Until October, his tone-deaf solution was to build a wall along the Mexican border to stop the flow of heroin into the United States and to deport the supposedly many “illegal immigrant drug traffickers” that the Obama administration supposedly has refused to deport – an accusation that’s patently false.

Since then, he has expanded his platform to address not only addiction to cheap heroin but the prescription opioids that start so many Americans down the path to illicit drug use and death.

He now says he wants the U.S. Food and Drug Administration to speed up the approval of detox medication, such as methadone, and wants the Drug Enforcement Administration to restrict the amount of prescription opioids that can be manufactured in the country. Above all, he adds, he wants to expand access to treatment.

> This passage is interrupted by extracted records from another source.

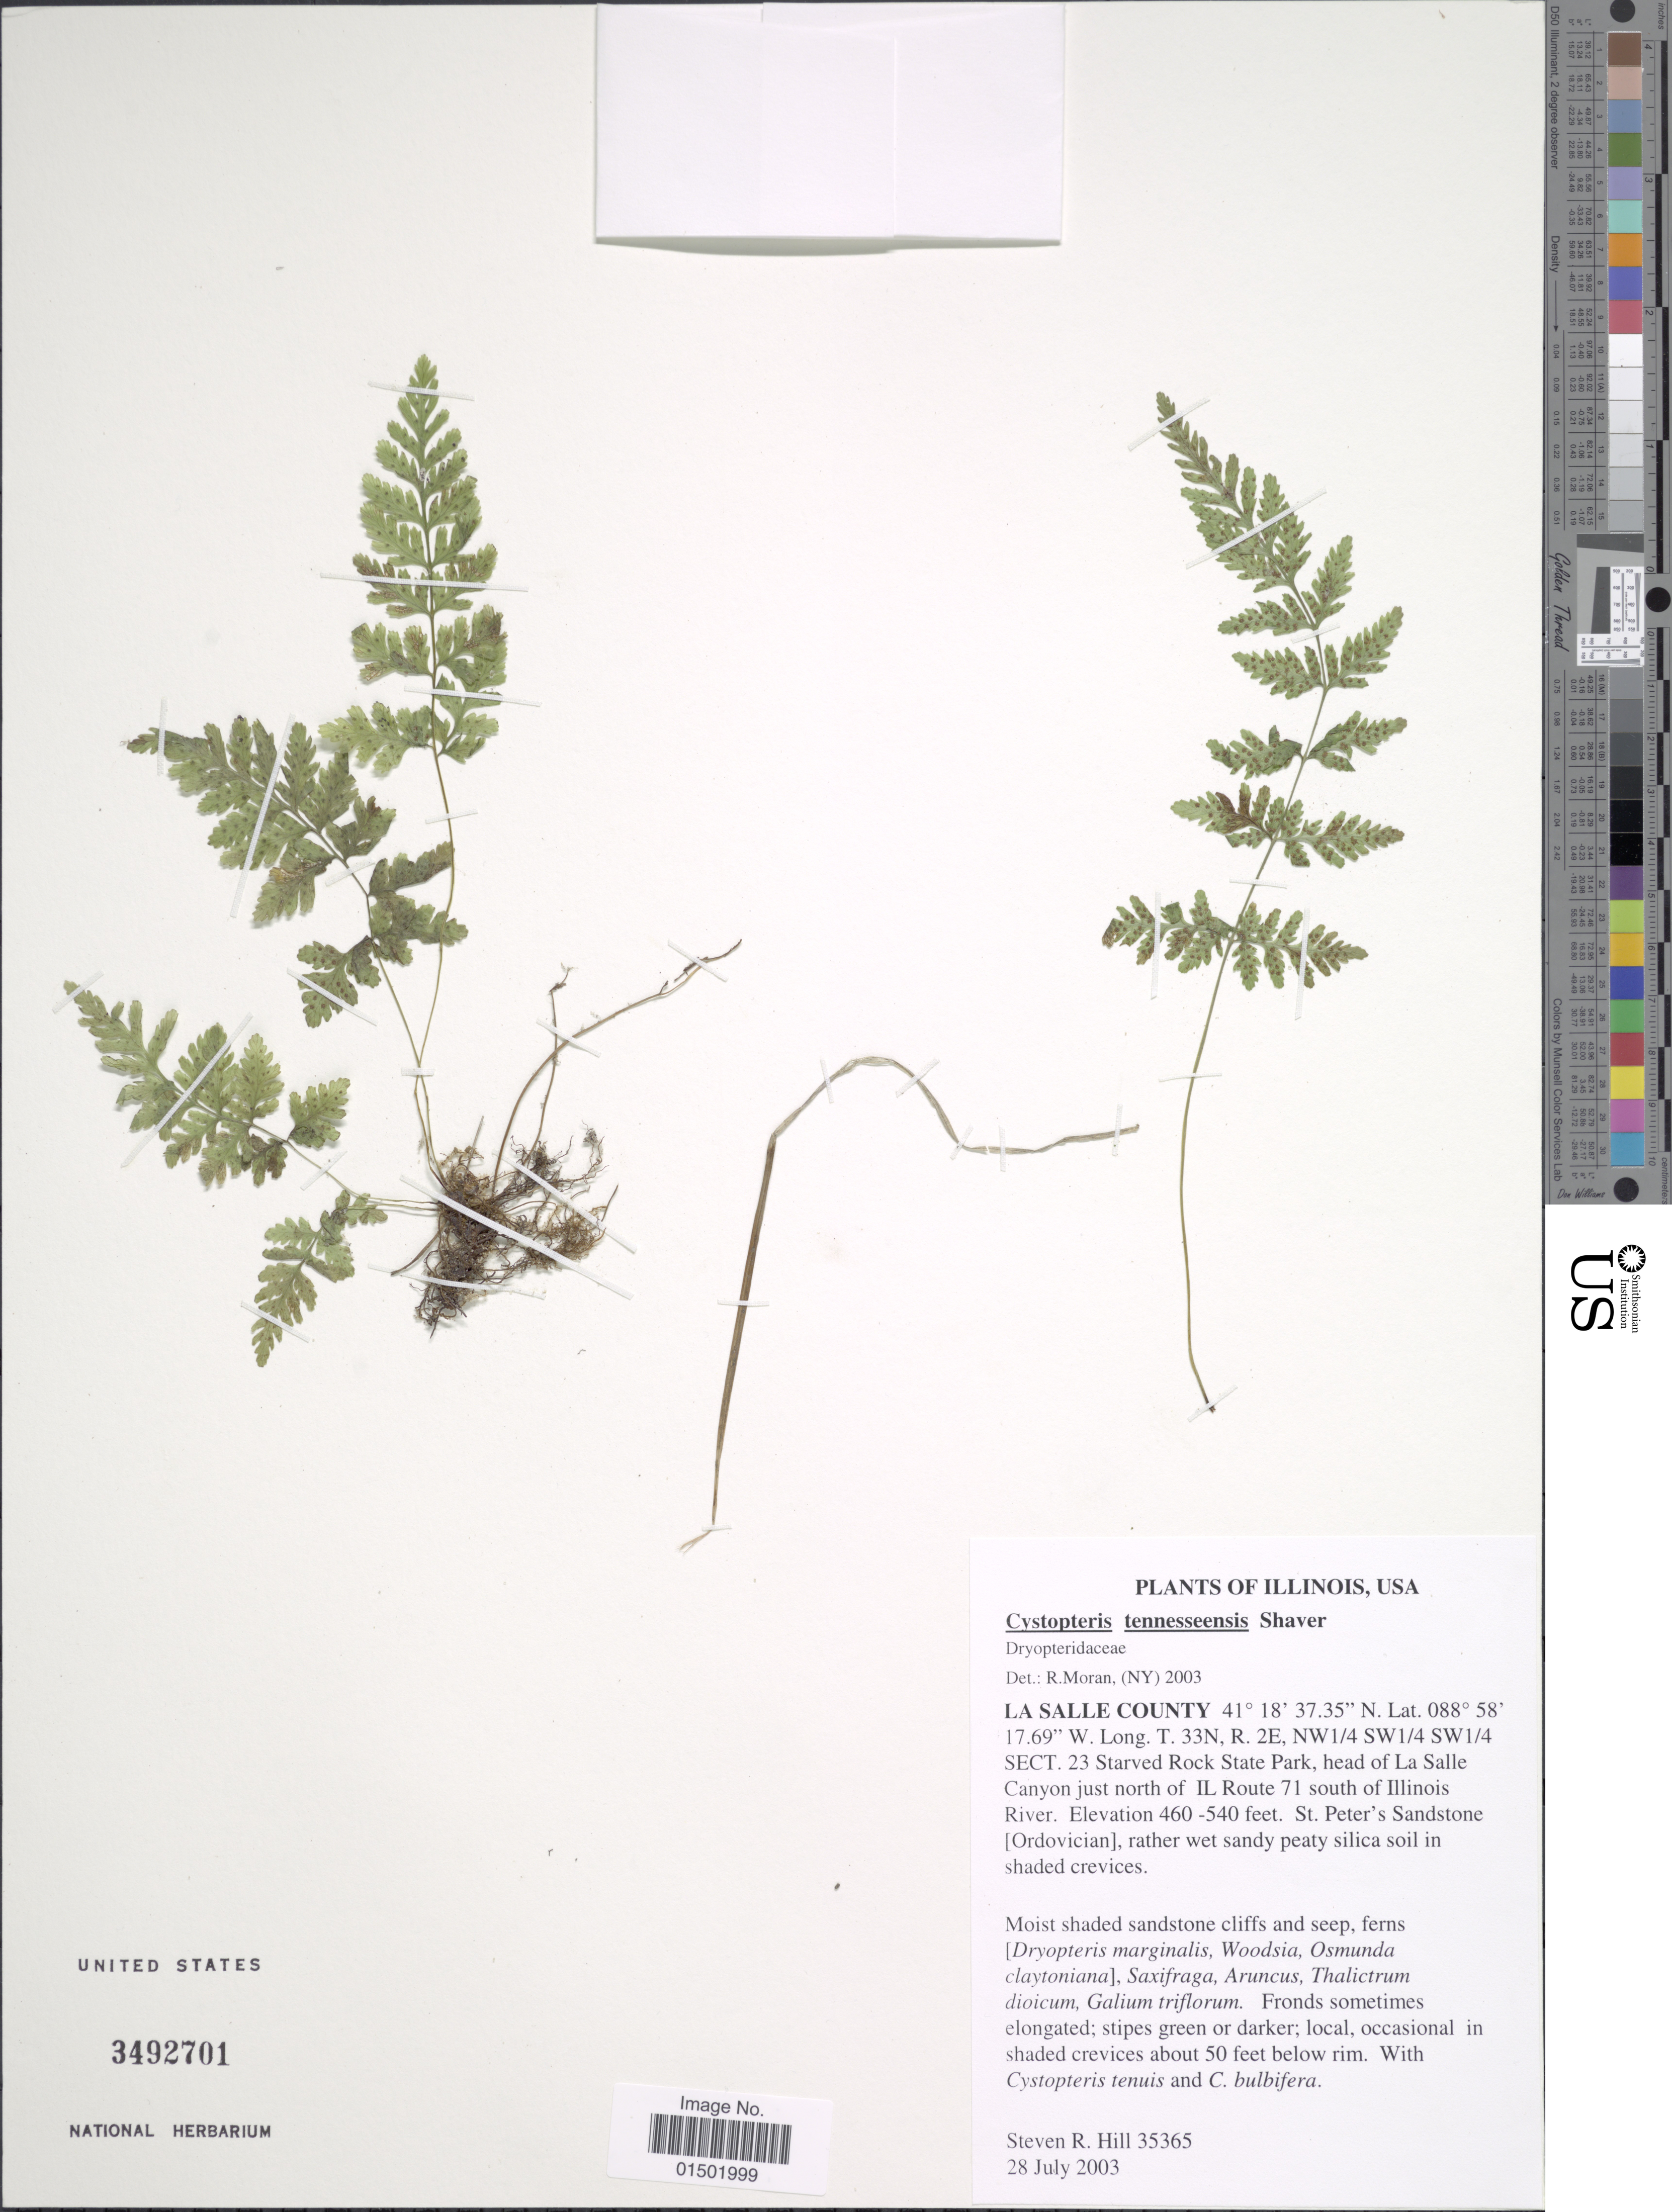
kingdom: Plantae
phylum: Tracheophyta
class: Polypodiopsida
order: Polypodiales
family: Cystopteridaceae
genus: Cystopteris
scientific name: Cystopteris tennesseensis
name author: Shaver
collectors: S. R. Hill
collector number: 35365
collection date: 2003-07-28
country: United States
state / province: Illinois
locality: La Salle County: T. 33N, R. 2E, NW1/4 SW1/4 SW1/4 Sect. 23 Starved Rock State Park, head of La Salle Canyon just north of IL Route 71 south of Illionois River. St. Peter's Sandstone (Ordovician)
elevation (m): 140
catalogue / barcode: US 3492701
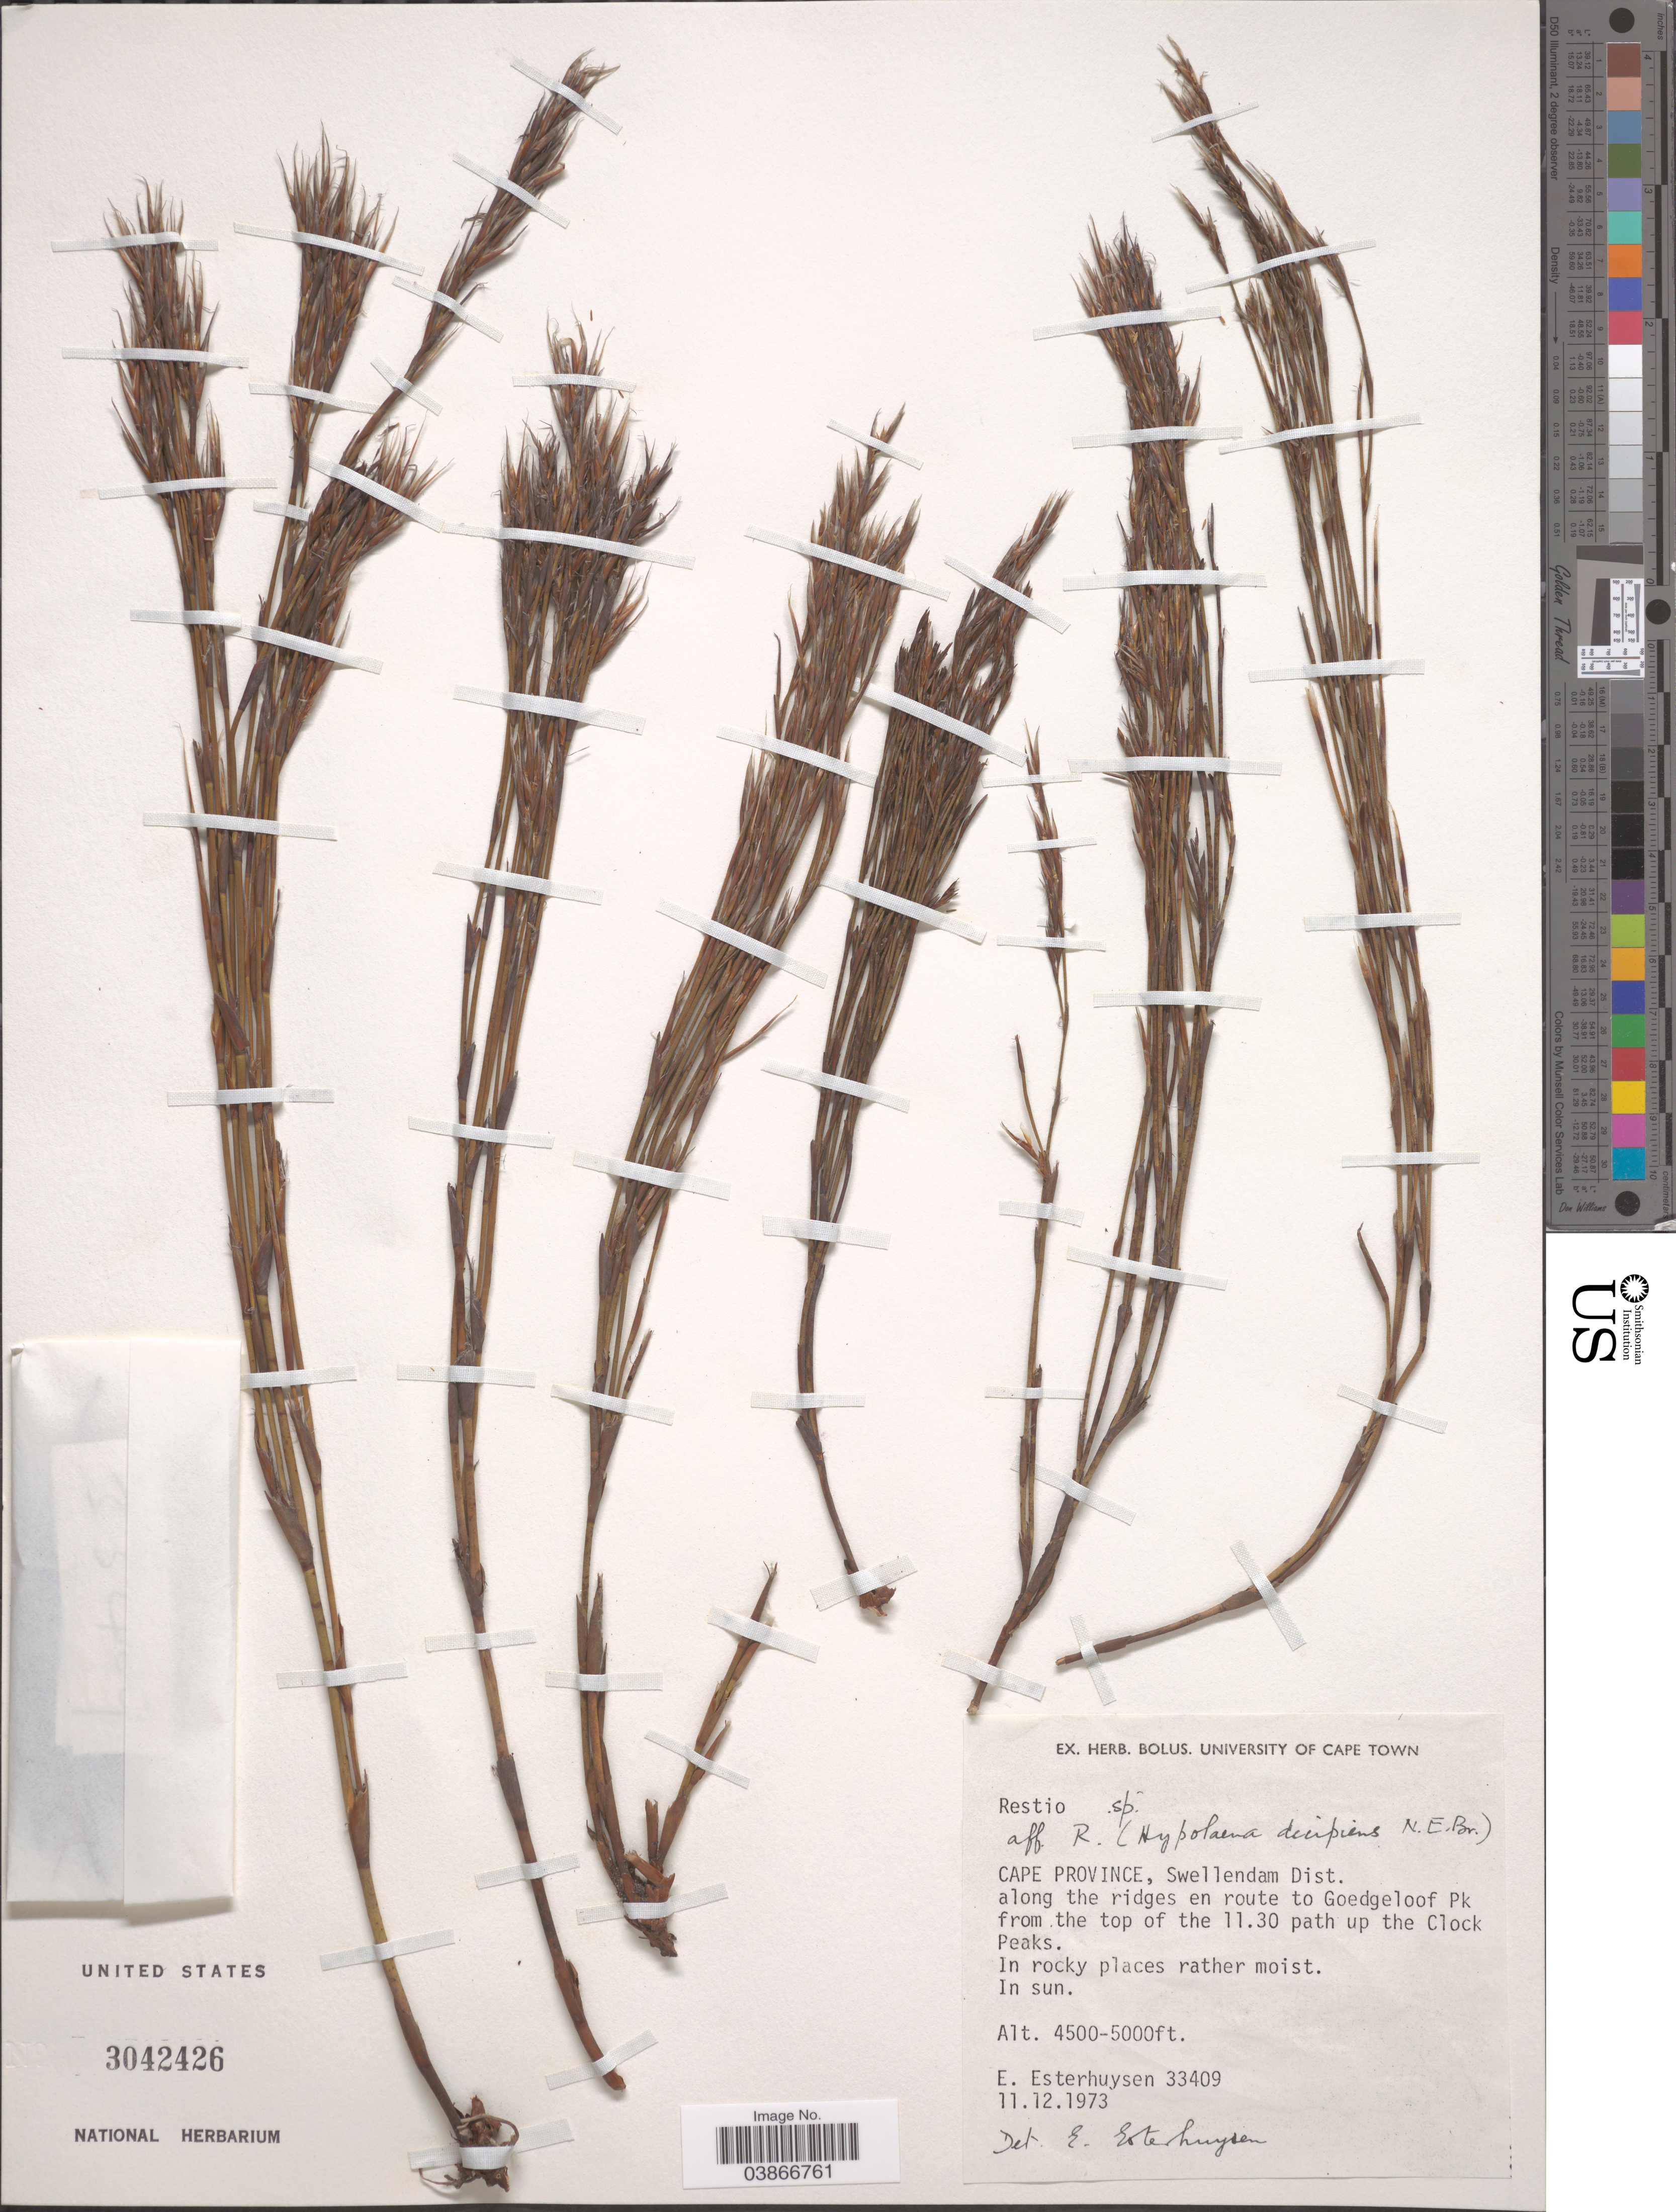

He hasn’t said how he would do that, though – just that he wants to do it while eliminating the one innovation that has finally helped the most vulnerable addicts. It’s a contradiction that was on full display Thursday night in Ohio, where Trump, on his victory tour, mentioned repealing Obamacare and helping opioid addicts in almost the same breath.

In their rush to board the Trump Train and erase the Affordable Care Act, California Republicans must act as a firewall. They should demand that coverage for addiction treatment be saved, just like the provisions Trump wants to save that prevent denial of coverage to people with pre-existing conditions and let children stay on their parents’ insurance until age 26.

If there is a ground zero in the opioid epidemic, it is in Trump Country. Republicans should remember that.